## Texto fornecido
────────────────

As reiteradas violações de direitos fundamentais fizeram do Poder Judiciário o protagonista no resgate e proteção dos mesmos. A arena judicial contramajoritária foi responsável pela formação de vários modelos de juiz: garantista, investigador, ativista, autocontido, Hércules, Hermes, Hamlet, Zorro, justiceiro, etc. A multiplicidade de decisões e fundamentos relevantes escritos pela pena desses Magistrados ocasiona insegurança e dificulta (às vezes, impede) o conhecimento das razões de decidir. E quando a decisão é colegiada, a situação é agravada na medida em que os votos são expostos com conclusões idênticas e por fundamentos distintos. É dizer: “todos os caminhos levam a Roma”. Relevante citar, neste ponto, a Ação direta de Inconstitucionalidade – ADI, n. 4.277-DF, julgada pelo Supremo Tribunal Federal em 05/05/2011, na qual se reconheceu a equiparação das uniões homoafetivas a uniões estáveis. Ora, o que causa dificuldade não é a decisão em si, mas identificar as razões, os fundamentos, considerando que cada Ministro apresentou variada ratio decidendi em seus votos. A situação é tida por Virgílio Afonso da Silva como sincretismo metodológico (in Interpretação constitucional. São Paulo: Malheiros, 2005, p. 115-143).
Vários juristas apontam essa realidade e denunciam a atitude tangencial ao arbítrio que é particular nessa atividade de interpretação e aplicação do Direito (STRECK, Lenio Luiz. TRINDADE, André Karan (Org.) Os modelos de juiz. São Paulo: Atlas, 2015 e OST, François. Jupiter, Hercules, Hermes: tres modelos de juez. Revista Doxa, n. 14, Alicante (Espanha), 1993.).

────────────────

## Tarefa breve A
Responda às perguntas sobre o texto a respeito dos modelos de juiz:
(i) Em que data o Supremo Tribunal Federal julgou a ADI n. 4.277-DF?
(ii) Que expressão Virgílio Afonso da Silva usa para designar a situação descrita?
(iii) Em que revista foi publicado o trabalho de François Ost citado no texto?
## Tarefa breve B
Dê seguimento ao texto sobre os modelos de juiz a partir do ponto em que ele termina.
As linhas que vêm depois deste texto não são necessárias.

[Registros extraídos de um acervo]
────────────────

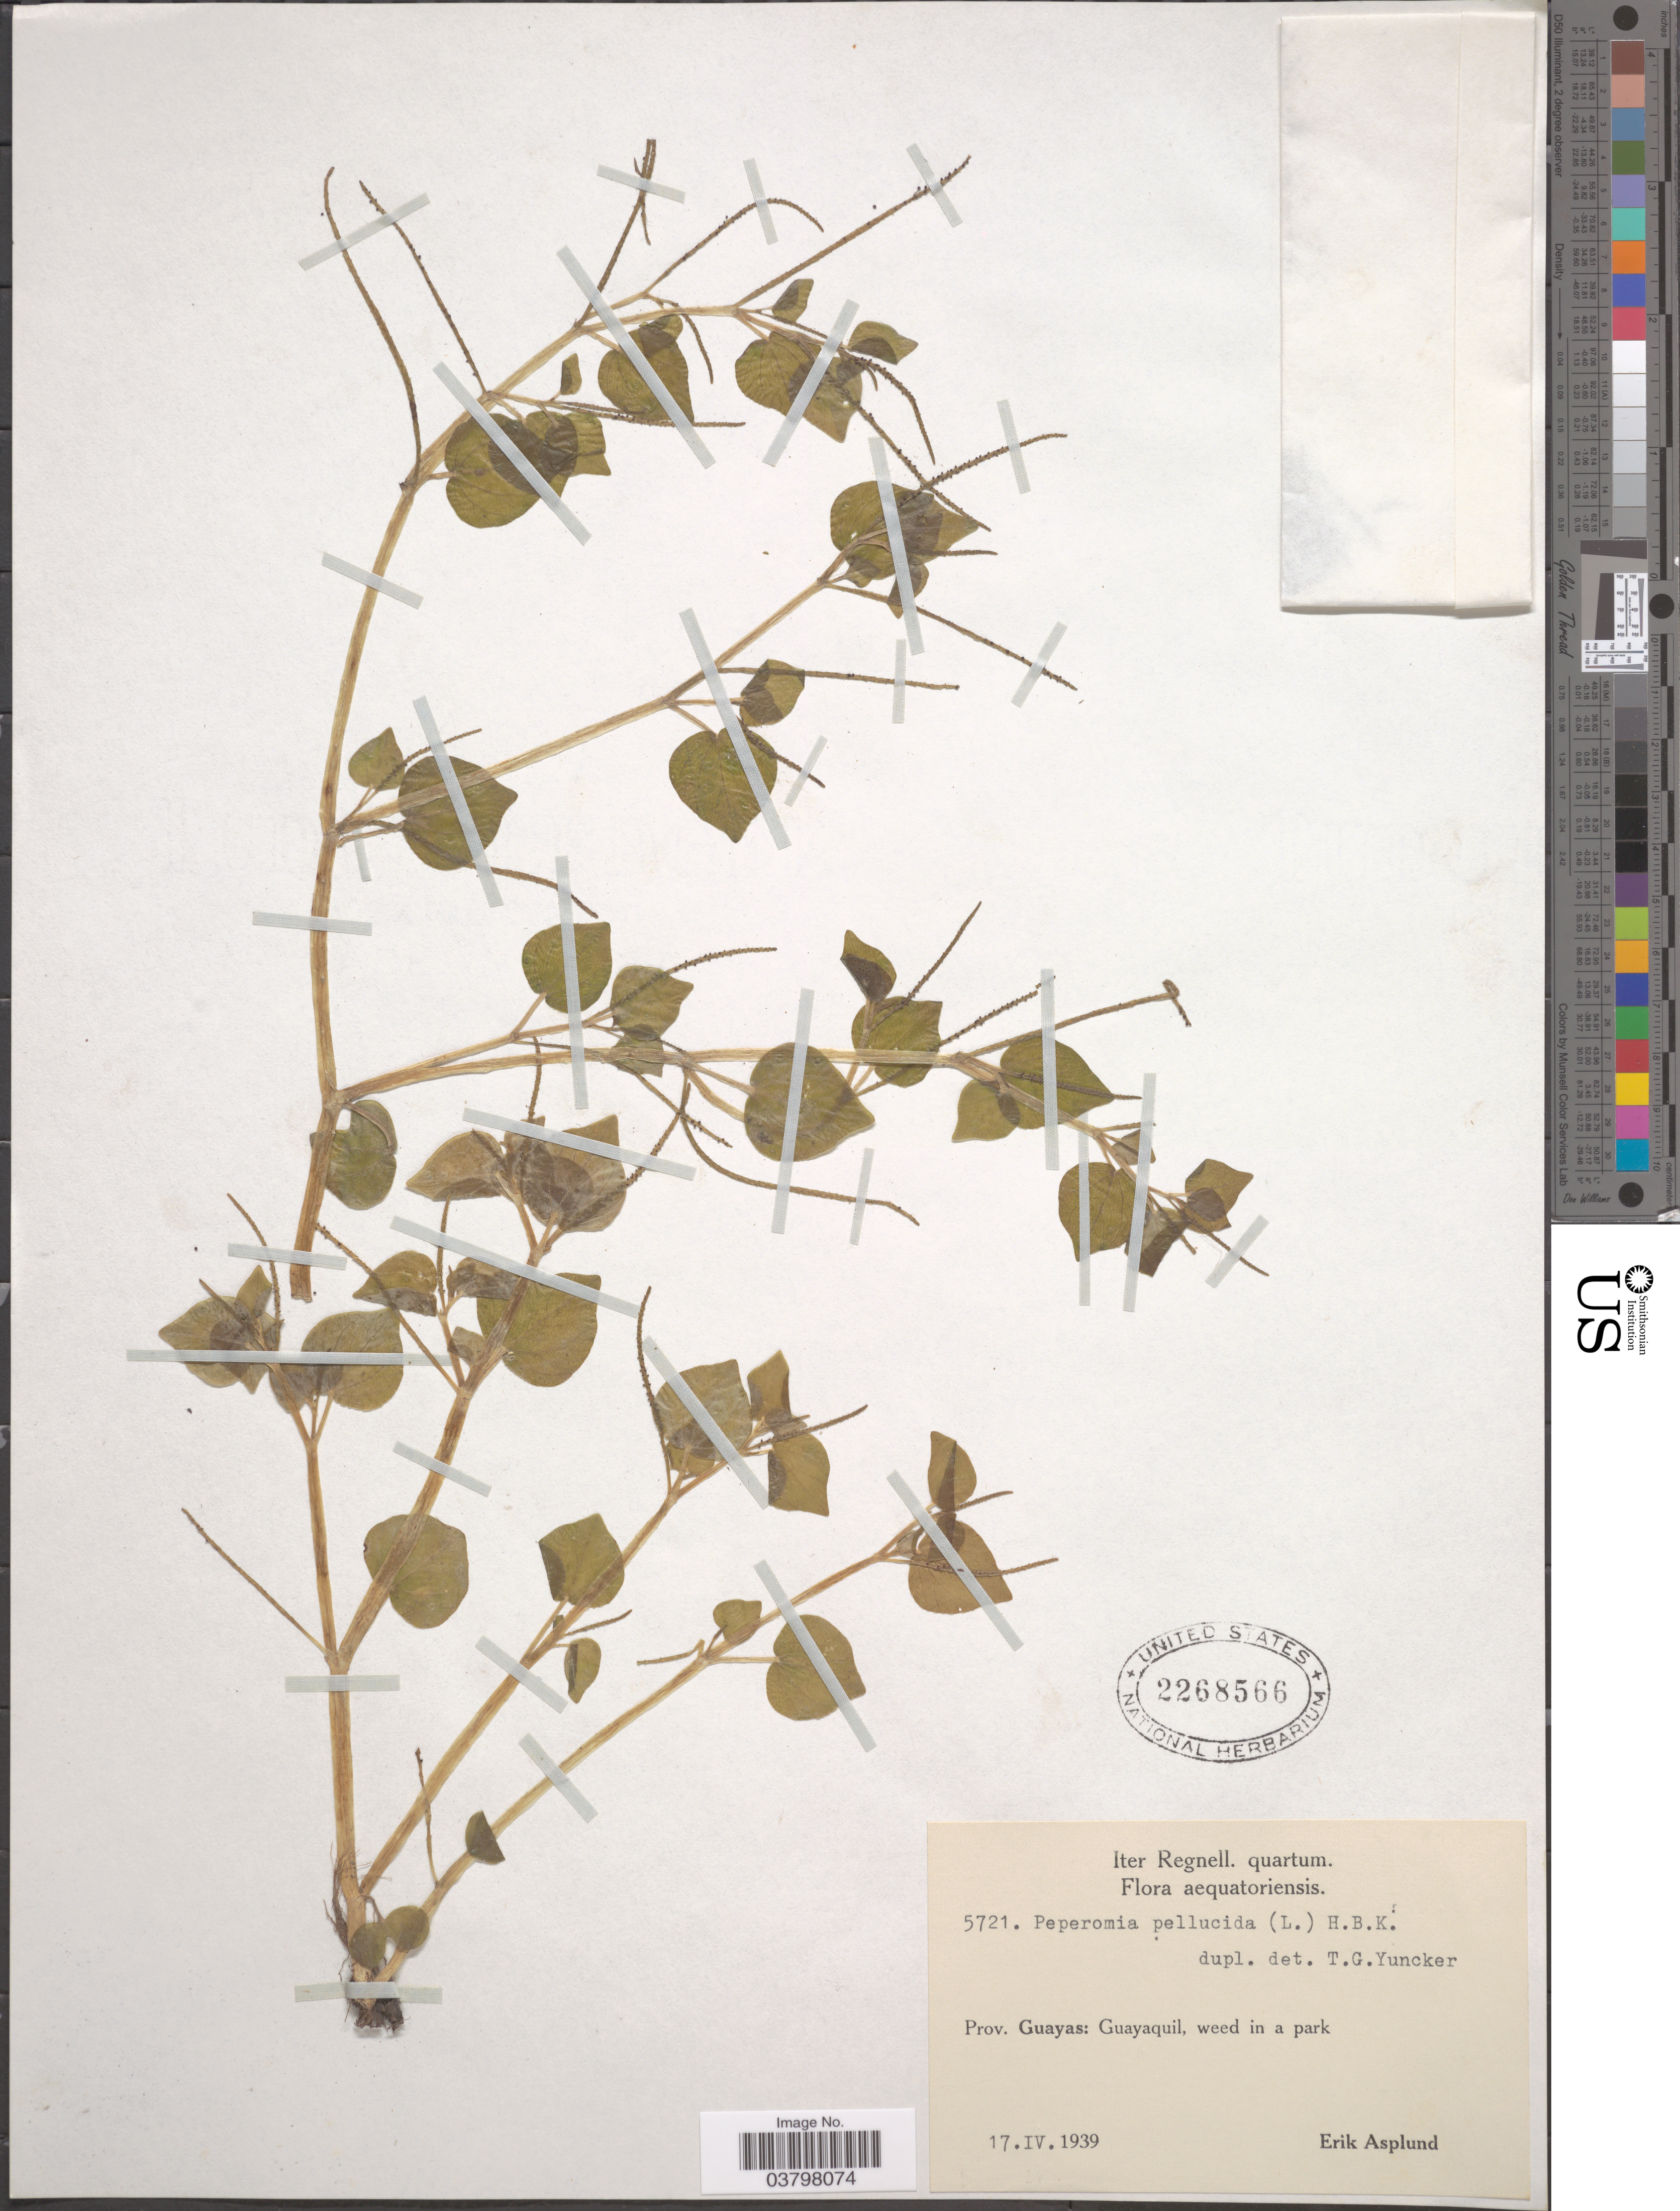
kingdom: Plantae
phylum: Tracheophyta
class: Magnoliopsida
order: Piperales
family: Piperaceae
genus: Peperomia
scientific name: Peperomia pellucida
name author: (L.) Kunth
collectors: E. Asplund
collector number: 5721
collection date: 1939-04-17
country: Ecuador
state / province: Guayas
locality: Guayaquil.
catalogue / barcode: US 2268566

────────────────

## Resultado da tarefa A
(i) Em 05/05/2011.
(ii) Sincretismo metodológico.
(iii) Na Revista Doxa, n. 14.

## Resultado da tarefa B
Não restam dúvidas dos benefícios advindos de decisões que privilegiam direitos fundamentais constitucionais em detrimento de ação ou omissão do Estado. A conduta contramajoritária, no espaço dialógico do Poder Judiciário, não é má em si mesma. A questão torna-se grave quando se indaga sobre os limites de atuação do Judiciário. O risco de um Leviatã de Toga, uma sociedade governada por juízes, uma Supremocracia, é cada vez mais acentuado. A relativização incontida da interpretação dos fatos (inclusive quando se reconhece que não há fatos ou que fatos determinam a interpretação, falam por si) não oferece respostas seguras o suficiente para a criação de modelos harmônicos de decisão ou conhecimento adequado dos fundamentos decisórios.

A sociedade não pode ficar refém de “modelos de juiz”. O poder de decidir exige o dever de fundamentar (não discricionariamente), de forma inteligível e consoante o Direito. Não se trata de fundamentar conforme as opções, mas de fundamentar conforme o Direito.